January 11, 2024

Evaluation API enhancements

We’ve started the year by enhancing our evaluations API to give you more flexibility for self-hosting whichever aspects of the evaluation workflow you need to run in your own infrastructure - while leaving the rest to us!

Mixing and matching the Humanloop-runtime with self-hosting

Conceptually, evaluation runs have two components:

  1. Generation of logs for the datapoints using the version of the model you are evaluating.
  2. Evaluating those logs using Evaluators.

Now, using the Evaluations API, Humanloop offers the ability to generate logs either within the Humanloop runtime, or self-hosted (see our guide on external generations for evaluations).

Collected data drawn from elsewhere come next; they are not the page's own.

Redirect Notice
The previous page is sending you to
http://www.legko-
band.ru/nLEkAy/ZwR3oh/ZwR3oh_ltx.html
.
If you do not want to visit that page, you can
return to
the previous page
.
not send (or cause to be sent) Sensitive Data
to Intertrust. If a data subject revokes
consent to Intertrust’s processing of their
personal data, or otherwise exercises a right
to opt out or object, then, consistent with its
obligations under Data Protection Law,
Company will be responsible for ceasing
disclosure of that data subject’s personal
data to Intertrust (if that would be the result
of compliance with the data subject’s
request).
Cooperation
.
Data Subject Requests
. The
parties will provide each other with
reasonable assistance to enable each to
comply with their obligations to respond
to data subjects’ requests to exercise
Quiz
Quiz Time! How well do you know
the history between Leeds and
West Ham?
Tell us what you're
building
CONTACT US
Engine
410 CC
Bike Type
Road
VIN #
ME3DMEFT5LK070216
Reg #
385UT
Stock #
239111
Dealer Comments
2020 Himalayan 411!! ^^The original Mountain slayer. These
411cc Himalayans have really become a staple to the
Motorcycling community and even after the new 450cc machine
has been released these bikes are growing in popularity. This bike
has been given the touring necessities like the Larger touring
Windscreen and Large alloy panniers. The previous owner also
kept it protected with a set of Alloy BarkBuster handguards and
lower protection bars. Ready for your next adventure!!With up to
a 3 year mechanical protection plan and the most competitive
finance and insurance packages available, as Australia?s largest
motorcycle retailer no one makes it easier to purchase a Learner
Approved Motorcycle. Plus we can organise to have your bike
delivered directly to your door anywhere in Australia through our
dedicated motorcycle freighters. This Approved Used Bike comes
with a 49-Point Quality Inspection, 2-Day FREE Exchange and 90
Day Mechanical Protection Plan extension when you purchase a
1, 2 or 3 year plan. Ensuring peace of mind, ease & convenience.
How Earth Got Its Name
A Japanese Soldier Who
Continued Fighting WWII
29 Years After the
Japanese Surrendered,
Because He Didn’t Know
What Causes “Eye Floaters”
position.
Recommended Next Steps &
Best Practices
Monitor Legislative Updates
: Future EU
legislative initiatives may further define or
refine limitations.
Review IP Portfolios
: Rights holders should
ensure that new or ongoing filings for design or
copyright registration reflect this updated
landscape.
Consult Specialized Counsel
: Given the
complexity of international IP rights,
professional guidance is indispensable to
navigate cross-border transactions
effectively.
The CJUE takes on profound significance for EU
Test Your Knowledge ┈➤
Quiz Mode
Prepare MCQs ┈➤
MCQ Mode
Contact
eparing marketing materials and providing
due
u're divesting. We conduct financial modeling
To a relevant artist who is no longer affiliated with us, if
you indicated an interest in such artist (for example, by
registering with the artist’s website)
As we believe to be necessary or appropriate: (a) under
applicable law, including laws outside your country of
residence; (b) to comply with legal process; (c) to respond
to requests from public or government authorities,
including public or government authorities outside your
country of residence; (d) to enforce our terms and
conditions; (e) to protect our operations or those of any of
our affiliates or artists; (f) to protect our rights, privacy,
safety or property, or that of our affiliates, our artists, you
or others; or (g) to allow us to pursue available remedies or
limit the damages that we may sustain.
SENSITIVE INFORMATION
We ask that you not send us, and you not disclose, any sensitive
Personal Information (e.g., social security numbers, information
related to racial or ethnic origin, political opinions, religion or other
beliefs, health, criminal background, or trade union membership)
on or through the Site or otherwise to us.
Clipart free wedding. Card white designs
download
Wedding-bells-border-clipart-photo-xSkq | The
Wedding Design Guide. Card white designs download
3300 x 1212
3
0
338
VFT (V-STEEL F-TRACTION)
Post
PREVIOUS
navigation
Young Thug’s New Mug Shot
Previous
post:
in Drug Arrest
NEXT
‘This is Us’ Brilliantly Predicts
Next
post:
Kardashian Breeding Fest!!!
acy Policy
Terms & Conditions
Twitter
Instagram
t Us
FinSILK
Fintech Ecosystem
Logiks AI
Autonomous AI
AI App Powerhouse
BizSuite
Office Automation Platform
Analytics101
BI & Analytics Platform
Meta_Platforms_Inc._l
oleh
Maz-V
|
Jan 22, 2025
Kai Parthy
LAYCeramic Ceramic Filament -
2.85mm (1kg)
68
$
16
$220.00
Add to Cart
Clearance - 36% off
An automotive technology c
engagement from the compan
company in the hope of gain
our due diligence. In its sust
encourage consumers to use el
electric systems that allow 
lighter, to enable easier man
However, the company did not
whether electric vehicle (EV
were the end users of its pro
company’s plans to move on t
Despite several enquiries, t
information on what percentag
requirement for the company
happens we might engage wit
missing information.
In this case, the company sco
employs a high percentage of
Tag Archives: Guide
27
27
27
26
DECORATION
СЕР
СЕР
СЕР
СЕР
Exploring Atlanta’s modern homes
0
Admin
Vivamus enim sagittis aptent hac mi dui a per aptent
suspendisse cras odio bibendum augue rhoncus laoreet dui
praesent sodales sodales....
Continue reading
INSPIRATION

Similarly, evaluating of the logs can be performed in the Humanloop runtime (using evaluators that you can define in-app), or self-hosted (see our guide on self-hosted evaluations).

It is now possible to mix-and-match self-hosted and Humanloop-runtime logs and evaluations in any combination you wish.

When creating an Evaluation (via the improved UI dialogue or via the API), you can set the new hl_generated flag to False to indicate that you are posting the logs from your own infrastructure. You can then also include an evaluator of type External to indicate that you will post evaluation results from your own infrastructure.

You can now also include multiple evaluators on any run, and these can include a combination of External (i.e. self-hosted) and Humanloop-runtime evaluators.